Funamanu is a small narrow island that is part of Funafuti, an atoll in Tuvalu. It is a motu (islet) or very small island 2.6 miles southwest of the southwest tip of Funafuti. The islet is covered in coconut trees which grow 70 feet high. Te Ava Pua Pua is the passage through the reef, with a least depth of 12.7 metres, between the islets of Funamanu to the north and Fale Fatu to the south, in the southeast of Funafuti atoll.

Funamanu is an example of an island on an atoll that is mainly composed of coral debris eroded from encircling reefs and pushed up onto the island by winds and waves. Paul Kench at the University of Auckland in New Zealand and Arthur Webb at the South Pacific Applied Geoscience Commission in Fiji released a study in 2010 on the dynamic response of reef islands to sea level rise in the central Pacific.
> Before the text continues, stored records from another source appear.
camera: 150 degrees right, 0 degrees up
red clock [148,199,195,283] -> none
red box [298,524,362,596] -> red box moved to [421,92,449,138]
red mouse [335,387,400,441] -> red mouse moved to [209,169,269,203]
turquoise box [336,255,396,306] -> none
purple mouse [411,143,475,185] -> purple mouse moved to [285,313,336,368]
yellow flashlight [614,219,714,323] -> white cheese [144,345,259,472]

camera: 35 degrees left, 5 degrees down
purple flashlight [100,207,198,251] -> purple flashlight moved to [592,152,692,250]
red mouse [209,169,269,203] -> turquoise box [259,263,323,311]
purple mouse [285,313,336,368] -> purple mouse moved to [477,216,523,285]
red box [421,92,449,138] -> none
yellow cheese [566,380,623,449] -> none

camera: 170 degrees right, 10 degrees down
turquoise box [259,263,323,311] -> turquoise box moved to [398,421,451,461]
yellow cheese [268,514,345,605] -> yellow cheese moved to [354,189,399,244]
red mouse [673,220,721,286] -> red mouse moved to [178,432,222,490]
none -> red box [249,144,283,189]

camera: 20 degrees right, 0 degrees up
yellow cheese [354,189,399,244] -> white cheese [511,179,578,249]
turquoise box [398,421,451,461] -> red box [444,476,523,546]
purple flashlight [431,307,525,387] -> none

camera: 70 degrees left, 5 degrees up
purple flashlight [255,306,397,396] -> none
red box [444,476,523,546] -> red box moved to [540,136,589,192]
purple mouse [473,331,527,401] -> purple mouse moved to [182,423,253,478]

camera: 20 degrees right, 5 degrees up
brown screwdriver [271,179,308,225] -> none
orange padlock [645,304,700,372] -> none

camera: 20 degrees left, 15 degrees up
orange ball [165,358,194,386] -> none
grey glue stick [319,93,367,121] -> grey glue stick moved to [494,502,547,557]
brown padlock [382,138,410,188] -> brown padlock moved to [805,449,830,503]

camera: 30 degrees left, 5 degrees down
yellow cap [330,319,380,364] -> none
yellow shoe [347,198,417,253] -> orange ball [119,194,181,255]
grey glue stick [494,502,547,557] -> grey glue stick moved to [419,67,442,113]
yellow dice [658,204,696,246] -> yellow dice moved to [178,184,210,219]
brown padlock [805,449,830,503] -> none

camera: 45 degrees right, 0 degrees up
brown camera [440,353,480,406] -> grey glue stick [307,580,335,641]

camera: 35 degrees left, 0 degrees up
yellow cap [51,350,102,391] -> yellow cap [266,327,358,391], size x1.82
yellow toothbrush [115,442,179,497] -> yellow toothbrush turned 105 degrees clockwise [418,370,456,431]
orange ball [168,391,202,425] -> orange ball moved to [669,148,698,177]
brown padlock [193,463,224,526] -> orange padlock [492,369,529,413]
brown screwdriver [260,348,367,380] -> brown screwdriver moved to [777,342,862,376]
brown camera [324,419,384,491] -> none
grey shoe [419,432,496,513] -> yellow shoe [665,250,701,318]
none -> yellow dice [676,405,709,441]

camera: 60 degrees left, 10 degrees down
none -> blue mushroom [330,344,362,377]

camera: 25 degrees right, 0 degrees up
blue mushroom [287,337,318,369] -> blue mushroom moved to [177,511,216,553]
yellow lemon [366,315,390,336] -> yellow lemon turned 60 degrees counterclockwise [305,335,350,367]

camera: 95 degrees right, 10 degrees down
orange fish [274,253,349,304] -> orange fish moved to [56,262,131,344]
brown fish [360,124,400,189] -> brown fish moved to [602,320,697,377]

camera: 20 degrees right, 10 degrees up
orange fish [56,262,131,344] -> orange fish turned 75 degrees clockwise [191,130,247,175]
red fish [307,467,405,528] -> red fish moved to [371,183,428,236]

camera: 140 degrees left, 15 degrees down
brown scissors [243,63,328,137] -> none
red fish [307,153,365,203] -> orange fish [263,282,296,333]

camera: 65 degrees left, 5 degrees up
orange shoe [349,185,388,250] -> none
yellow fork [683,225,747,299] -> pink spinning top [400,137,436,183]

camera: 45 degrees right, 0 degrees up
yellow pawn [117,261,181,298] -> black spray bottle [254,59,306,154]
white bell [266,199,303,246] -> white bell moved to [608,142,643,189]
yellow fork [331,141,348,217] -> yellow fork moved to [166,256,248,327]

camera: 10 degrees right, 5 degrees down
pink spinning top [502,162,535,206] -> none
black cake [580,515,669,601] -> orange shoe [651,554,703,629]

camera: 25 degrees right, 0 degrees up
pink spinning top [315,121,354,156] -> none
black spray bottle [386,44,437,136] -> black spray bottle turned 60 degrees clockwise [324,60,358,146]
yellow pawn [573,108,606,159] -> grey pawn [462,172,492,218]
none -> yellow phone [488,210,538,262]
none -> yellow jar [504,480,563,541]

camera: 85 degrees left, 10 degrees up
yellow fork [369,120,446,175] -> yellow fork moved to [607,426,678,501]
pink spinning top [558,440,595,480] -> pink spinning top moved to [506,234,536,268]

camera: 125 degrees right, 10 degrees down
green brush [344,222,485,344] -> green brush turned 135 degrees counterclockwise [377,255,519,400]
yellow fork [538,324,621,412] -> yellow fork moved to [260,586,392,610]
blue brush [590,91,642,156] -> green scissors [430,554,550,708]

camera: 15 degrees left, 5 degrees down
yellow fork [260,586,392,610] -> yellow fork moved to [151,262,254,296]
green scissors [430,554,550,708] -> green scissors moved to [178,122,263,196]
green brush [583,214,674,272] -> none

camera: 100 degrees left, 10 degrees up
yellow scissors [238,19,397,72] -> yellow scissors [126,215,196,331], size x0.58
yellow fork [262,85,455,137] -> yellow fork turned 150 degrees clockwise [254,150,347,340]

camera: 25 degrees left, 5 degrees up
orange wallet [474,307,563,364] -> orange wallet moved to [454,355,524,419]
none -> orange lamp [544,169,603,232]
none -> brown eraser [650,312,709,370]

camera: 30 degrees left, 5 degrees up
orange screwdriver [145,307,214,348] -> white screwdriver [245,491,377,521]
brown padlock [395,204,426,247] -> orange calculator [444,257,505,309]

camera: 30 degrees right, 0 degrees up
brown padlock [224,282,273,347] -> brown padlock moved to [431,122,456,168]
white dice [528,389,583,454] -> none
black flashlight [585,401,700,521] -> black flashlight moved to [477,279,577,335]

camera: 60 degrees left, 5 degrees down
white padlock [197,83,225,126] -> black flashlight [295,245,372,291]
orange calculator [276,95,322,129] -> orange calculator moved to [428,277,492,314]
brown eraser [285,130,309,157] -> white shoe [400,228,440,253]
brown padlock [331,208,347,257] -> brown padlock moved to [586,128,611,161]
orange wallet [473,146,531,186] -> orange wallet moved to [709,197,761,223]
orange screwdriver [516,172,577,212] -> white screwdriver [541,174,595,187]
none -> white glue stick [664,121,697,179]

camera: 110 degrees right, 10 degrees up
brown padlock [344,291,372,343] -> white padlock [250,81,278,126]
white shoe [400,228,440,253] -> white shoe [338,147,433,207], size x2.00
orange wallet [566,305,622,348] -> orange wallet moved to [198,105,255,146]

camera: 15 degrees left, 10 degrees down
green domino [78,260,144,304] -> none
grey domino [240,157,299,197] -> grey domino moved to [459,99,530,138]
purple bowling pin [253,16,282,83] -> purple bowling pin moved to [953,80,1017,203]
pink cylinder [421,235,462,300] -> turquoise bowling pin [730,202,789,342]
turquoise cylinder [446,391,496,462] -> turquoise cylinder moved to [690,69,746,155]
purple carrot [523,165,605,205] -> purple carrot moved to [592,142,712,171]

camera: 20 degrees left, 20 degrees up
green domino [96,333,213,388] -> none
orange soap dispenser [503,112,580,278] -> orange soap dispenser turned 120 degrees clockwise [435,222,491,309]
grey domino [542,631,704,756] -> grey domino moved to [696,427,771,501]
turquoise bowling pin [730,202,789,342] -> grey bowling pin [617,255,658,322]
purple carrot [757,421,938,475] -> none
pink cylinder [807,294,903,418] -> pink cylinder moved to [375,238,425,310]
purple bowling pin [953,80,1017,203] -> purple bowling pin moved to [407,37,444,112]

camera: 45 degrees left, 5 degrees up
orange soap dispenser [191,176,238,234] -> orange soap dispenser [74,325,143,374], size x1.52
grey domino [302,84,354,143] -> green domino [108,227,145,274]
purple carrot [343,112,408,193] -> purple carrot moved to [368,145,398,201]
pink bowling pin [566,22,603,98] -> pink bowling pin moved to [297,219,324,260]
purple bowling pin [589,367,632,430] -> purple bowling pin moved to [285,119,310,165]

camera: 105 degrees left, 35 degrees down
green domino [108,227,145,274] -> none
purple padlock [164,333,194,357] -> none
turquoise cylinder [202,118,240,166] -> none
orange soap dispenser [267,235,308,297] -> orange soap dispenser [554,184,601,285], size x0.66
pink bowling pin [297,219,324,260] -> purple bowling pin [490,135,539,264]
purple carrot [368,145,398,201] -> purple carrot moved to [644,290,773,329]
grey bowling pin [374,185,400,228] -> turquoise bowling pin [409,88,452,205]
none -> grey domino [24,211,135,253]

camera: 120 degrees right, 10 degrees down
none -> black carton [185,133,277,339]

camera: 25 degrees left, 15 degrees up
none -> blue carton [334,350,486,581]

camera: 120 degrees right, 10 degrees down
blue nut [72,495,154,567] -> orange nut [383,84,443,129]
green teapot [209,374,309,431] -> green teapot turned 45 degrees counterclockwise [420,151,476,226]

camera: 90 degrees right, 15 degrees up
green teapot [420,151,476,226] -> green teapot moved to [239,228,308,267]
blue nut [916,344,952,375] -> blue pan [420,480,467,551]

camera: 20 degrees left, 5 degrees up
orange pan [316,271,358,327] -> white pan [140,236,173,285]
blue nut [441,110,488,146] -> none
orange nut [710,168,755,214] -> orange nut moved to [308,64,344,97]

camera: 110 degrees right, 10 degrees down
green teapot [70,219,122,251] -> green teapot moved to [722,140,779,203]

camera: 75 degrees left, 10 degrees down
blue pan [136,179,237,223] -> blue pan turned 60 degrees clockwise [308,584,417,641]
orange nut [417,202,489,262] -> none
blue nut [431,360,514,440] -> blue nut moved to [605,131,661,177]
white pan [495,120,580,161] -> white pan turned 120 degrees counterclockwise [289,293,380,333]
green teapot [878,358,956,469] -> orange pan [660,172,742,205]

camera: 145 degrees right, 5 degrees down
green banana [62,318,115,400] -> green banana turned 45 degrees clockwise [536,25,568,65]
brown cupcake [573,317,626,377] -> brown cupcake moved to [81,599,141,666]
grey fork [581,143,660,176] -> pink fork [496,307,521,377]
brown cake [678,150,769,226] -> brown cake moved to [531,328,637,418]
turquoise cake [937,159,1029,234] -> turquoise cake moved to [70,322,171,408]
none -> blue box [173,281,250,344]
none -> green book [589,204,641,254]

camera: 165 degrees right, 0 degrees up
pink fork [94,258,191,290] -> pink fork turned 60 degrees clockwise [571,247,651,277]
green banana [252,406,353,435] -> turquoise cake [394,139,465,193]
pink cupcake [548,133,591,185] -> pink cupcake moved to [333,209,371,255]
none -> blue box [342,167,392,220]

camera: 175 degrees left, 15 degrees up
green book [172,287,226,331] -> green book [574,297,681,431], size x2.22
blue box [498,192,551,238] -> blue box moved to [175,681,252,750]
Funamanu was mentioned in the study as being one of seven islands on the atolls of Tuvalu that have spread by more than 3 per cent on average since the 1950s. Funamanu gained 0.44 hectares, or nearly 30 per cent of its previous area.

The storm surge resulting from a tropical cyclone can dramatically shift coral debris. In 1972 Funafuti was in the path of Cyclone Bebe. Tropical Cyclone Bebe was a pre-season tropical cyclone that impacted the Gilbert, Ellice Islands, and Fiji island groups. First spotted on October 20, the system intensified and grew in size through October 22.